3. Avoid Emirates and Virgin Atlantic, especially in economy class — Virgin America’s fuel surcharges on awards operated by Emirates and Virgin Atlantic are so bad that they approach the price of an economy-class ticket! While you could argue that the value of business and first-class awards is greater than the fuel surcharges (up to $1,410 round-trip), you’re almost always better off just buying an economy ticket and earning miles, rather than paying for it in both miles and dollars. You can also use Alaska or JAL miles to book Emirates flights with no fuel surcharges, or you can still get good value from your Delta SkyMiles by booking Virgin Atlantic. For more information, see TPG contributor Richard Kerr’s post on 3 Ways to Book Emirates First Class Awards.
4. Daydream about Virgin Limited Edition — Have some fun checking out the exclusive award opportunities offered by Virgin Limited Edition including exotic safaris and remote lodges, as well as trip to Necker Island, Sir Richard Branson’s private retreat, for only 1,750,000 points. On the more realistic and affordable side, you can redeem points at the Babylon Restaurant in London.
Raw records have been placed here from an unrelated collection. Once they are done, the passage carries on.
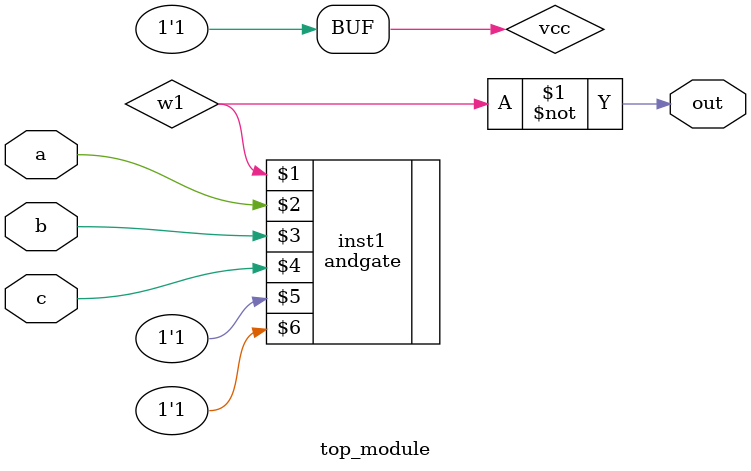
<source format=v>
module top_module (input a, input b, input c, output out);//
    supply1 vcc;
wire w1;
    andgate inst1 ( w1, a, b, c, vcc, vcc);
    not inst2(out,w1);

endmodule
</source>
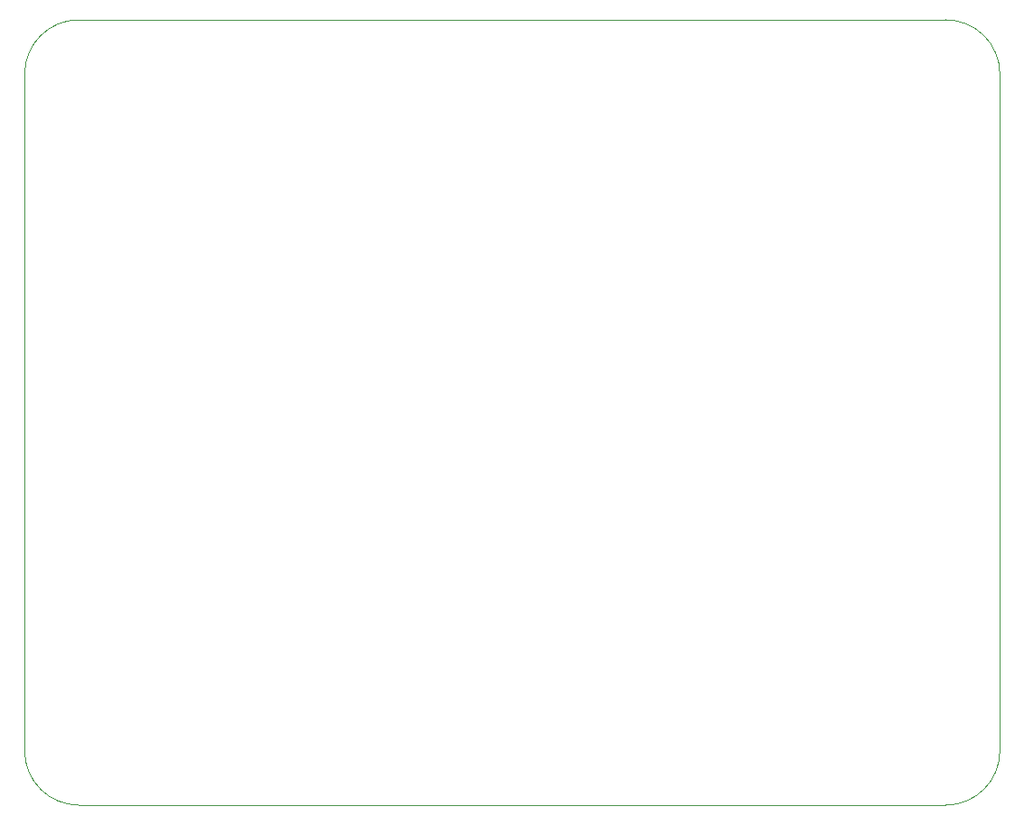
<source format=gbr>
G04 #@! TF.GenerationSoftware,KiCad,Pcbnew,(5.1.9)-1*
G04 #@! TF.CreationDate,2021-03-27T10:15:32+01:00*
G04 #@! TF.ProjectId,IoT12 Power Supply,496f5431-3220-4506-9f77-657220537570,rev?*
G04 #@! TF.SameCoordinates,Original*
G04 #@! TF.FileFunction,Profile,NP*
%FSLAX46Y46*%
G04 Gerber Fmt 4.6, Leading zero omitted, Abs format (unit mm)*
G04 Created by KiCad (PCBNEW (5.1.9)-1) date 2021-03-27 10:15:32*
%MOMM*%
%LPD*%
G01*
G04 APERTURE LIST*
G04 #@! TA.AperFunction,Profile*
%ADD10C,0.050000*%
G04 #@! TD*
G04 APERTURE END LIST*
D10*
X193040000Y-53340000D02*
G75*
G02*
X198120000Y-58420000I0J-5080000D01*
G01*
X198120000Y-121920000D02*
G75*
G02*
X193040000Y-127000000I-5080000J0D01*
G01*
X111760000Y-127000000D02*
G75*
G02*
X106680000Y-121920000I0J5080000D01*
G01*
X106680000Y-58420000D02*
G75*
G02*
X111760000Y-53340000I5080000J0D01*
G01*
X106680000Y-121920000D02*
X106680000Y-58420000D01*
X193040000Y-127000000D02*
X111760000Y-127000000D01*
X198120000Y-58420000D02*
X198120000Y-121920000D01*
X111760000Y-53340000D02*
X193040000Y-53340000D01*
M02*

</source>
A three-course set lunch for two during the week (Monday-Thursday) is 10,000 points for two, and dinner for two is 17,500.
Virgin America’s Elevate program can offer competitive value for awards on its flights and with some of its partners, but only when you take the time to consider fuel surcharges and the applicable point transfer ratios. However, once you get a feel for where the best values lie, it’s easy to use your Elevate points for award travel in style.
What’s your favorite use of Elevate points?